*** Opening Extracted data ***

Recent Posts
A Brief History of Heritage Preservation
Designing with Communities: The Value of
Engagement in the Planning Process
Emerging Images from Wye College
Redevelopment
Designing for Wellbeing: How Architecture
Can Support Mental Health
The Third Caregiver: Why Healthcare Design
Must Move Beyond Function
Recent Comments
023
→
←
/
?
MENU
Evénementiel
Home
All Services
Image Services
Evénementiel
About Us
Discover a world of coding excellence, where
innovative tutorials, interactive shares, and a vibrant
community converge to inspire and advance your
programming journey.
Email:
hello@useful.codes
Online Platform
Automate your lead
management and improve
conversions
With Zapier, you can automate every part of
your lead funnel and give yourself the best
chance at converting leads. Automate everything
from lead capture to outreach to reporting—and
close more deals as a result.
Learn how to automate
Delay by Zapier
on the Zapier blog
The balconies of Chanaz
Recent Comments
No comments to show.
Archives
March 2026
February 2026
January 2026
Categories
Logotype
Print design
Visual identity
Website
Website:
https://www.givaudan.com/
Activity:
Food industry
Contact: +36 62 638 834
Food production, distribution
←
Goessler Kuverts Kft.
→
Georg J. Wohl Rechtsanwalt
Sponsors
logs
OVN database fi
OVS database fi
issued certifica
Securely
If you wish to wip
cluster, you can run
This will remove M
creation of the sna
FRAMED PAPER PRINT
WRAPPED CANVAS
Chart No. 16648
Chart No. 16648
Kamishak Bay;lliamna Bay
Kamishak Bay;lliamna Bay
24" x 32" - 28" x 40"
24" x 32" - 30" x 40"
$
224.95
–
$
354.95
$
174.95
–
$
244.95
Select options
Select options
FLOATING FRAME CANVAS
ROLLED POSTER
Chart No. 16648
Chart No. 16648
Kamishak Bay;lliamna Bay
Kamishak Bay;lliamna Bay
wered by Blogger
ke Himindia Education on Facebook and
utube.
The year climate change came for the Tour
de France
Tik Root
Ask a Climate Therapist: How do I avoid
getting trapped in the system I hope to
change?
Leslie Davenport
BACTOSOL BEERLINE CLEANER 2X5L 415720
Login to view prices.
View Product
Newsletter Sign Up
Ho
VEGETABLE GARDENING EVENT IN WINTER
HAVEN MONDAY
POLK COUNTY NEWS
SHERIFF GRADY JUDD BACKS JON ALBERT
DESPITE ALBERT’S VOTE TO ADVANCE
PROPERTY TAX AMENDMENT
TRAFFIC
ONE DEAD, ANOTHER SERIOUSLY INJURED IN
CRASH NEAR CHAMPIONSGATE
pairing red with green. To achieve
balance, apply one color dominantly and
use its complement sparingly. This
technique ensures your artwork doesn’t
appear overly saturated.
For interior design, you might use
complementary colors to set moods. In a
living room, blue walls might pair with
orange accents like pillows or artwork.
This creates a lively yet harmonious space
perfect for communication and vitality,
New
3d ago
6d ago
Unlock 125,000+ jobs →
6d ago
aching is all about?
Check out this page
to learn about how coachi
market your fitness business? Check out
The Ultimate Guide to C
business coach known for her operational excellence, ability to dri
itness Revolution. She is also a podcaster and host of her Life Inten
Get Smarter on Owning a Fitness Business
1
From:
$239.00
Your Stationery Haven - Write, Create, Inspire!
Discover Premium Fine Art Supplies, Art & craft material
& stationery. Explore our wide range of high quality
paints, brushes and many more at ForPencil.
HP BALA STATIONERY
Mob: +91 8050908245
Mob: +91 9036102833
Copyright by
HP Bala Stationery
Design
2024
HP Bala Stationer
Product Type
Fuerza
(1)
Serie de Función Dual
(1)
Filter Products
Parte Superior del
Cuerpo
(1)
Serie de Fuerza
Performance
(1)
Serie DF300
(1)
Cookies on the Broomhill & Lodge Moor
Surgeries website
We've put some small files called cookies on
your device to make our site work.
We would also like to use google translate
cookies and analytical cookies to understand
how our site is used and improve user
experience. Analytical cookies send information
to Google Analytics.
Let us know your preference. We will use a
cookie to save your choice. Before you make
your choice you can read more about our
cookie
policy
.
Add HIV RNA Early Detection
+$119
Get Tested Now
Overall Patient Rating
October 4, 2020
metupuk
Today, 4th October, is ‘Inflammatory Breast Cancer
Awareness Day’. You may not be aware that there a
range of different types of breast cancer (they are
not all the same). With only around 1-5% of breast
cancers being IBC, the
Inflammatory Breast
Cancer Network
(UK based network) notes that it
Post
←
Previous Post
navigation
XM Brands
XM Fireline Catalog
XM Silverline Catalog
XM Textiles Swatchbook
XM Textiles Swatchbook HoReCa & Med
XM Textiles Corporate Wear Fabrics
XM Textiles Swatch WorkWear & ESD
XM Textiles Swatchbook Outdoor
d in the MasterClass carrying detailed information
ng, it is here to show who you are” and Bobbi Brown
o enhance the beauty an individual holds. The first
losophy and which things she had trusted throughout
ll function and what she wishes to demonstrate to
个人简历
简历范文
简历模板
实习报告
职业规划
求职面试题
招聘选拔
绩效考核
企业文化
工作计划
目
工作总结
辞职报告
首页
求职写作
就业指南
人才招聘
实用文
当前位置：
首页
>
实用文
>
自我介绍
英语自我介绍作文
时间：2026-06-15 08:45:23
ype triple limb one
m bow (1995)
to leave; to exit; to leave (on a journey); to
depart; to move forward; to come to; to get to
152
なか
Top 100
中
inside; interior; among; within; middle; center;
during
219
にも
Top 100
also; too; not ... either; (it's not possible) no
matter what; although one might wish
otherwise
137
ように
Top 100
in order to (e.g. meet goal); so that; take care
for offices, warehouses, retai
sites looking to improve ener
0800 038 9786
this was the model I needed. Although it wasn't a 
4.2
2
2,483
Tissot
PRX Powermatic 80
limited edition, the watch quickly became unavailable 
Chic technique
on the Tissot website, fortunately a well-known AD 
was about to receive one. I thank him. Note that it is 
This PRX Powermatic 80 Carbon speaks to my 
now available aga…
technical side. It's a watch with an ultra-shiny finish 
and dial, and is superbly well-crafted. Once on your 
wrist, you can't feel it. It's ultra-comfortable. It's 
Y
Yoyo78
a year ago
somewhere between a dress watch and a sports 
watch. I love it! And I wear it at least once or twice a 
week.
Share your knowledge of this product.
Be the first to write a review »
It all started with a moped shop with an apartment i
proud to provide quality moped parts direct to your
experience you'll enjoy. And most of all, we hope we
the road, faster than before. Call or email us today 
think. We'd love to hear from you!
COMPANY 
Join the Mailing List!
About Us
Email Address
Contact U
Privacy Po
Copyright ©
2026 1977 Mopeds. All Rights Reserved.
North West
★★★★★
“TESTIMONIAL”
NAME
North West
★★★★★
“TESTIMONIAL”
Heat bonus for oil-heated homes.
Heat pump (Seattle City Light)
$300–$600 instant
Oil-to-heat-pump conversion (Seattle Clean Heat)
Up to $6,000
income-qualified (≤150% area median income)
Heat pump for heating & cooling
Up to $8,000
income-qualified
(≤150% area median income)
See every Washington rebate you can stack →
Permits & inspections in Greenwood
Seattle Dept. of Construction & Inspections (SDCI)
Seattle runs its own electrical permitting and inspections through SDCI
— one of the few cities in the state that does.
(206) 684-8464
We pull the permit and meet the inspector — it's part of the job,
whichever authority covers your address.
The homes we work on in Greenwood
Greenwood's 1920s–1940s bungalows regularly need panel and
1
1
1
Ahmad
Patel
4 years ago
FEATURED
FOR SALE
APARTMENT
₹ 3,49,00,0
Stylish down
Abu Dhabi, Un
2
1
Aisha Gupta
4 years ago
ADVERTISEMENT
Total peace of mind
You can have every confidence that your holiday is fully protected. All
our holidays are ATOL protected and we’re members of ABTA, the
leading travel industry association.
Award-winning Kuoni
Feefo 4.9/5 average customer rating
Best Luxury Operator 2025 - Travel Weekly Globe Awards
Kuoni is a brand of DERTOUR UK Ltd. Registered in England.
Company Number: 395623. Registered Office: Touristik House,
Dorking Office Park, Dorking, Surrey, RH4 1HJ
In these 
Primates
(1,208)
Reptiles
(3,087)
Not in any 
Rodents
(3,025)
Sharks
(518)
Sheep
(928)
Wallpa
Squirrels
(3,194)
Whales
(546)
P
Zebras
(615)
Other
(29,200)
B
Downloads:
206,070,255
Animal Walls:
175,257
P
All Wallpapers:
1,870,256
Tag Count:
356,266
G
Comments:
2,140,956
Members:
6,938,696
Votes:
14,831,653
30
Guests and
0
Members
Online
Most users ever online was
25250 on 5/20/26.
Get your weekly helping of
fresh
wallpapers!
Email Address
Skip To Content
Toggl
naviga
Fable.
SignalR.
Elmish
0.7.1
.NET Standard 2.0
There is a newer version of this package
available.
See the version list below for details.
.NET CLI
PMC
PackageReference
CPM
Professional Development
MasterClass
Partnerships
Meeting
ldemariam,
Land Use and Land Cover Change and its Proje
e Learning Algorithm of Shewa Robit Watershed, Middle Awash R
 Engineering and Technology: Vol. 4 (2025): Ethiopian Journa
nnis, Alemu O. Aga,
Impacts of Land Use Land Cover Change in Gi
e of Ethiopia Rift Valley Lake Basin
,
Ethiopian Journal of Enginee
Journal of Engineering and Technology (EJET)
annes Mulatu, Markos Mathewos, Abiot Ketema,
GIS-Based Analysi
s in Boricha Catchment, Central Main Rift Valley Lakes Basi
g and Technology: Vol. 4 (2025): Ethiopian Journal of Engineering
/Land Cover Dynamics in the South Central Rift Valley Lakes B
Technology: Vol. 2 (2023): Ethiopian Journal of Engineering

*** Closing Extracted data ***

Your assignment
Among the records above, find each line containing the string "area" and copy it.

Solved problem
income-qualified (≤150% area median income)
(≤150% area median income)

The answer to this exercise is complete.